International adoptions are regulated by the Hague Convention. The process in Brazil takes around a year. After receiving a child, foreign parents must make annual reports for four years. The child obtains dual citizenship – the country where his parents take him and Brazilian citizenship.
The deputy secretary for Human Rights, Mario Mamede, reports that in general children adopted by foreign couples are older – the average age is four.
Two years ago, judge Siro Darlan, of the First Children’s and Juvenile Court of Rio de Janeiro, regarded as positive the authorization of four Italian civil entities to be installed in Brazil to act as coordinators in the adoption of Brazilian children by foreign couples.

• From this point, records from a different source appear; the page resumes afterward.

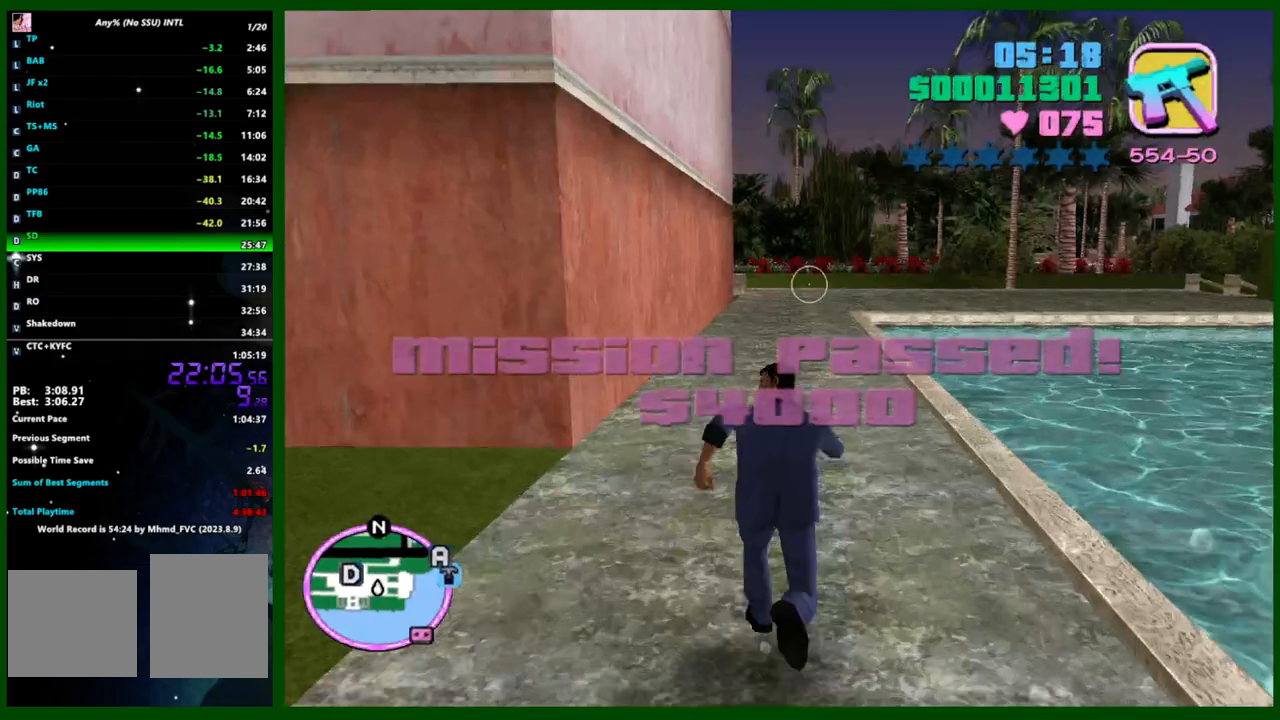
{"keys": ["w"], "mouse": [], "events": [[33, "shift", "down"], [117, "shift", "up"], [200, "shift", "down"], [317, "shift", "up"], [350, "shift", "down"], [450, "shift", "up"]]}
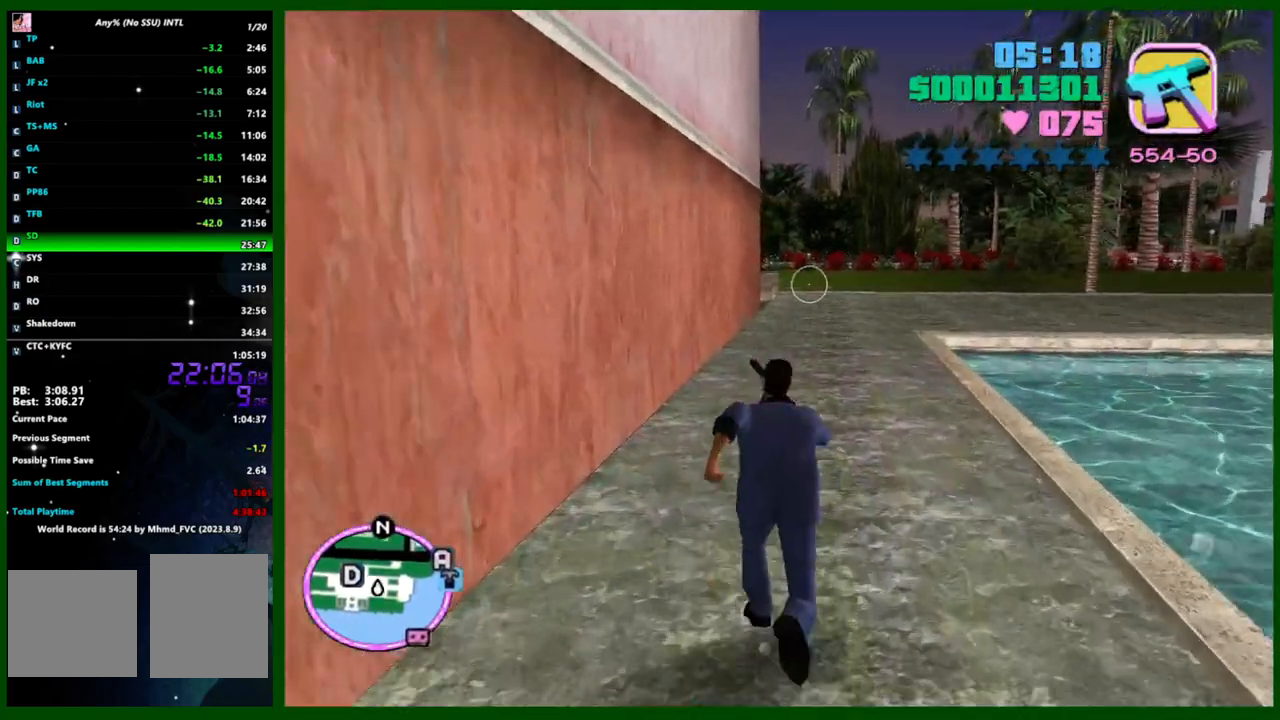
{"keys": ["w"], "mouse": [], "events": [[50, "shift", "down"], [133, "shift", "up"], [183, "mouse_middle", "down"], [217, "shift", "down"], [283, "mouse_middle", "up"], [317, "shift", "up"], [350, "shift", "down"], [467, "shift", "up"]]}
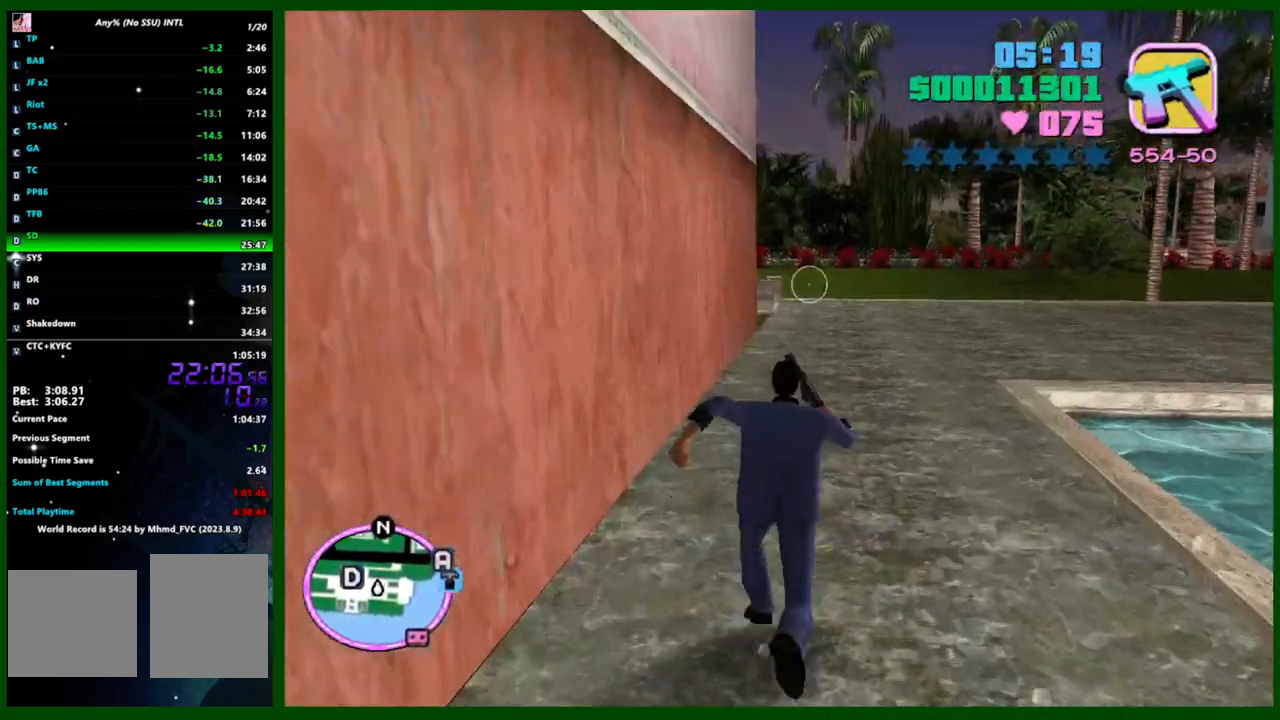
{"keys": ["w"], "mouse": [], "events": [[67, "shift", "down"], [150, "shift", "up"], [250, "shift", "down"], [317, "shift", "up"], [417, "shift", "down"], [483, "shift", "up"]]}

“In Brazil, these children are rejected by the family and also by society,” Darlan observed.
Siro Darlan informed that children from 0 to 18 may be adopted, but, in general, only children older than 5 or those with health problems are made available for adoption by foreigners.
According to the judge, the reason is that, in Brazil, children in this age group and sick children are practically never adopted. “Couples generally only adopt infants with specific characteristics which are not very easy to find.”
The judge added that he himself has verified that “Italians respect adopted children and treat them with great affection.”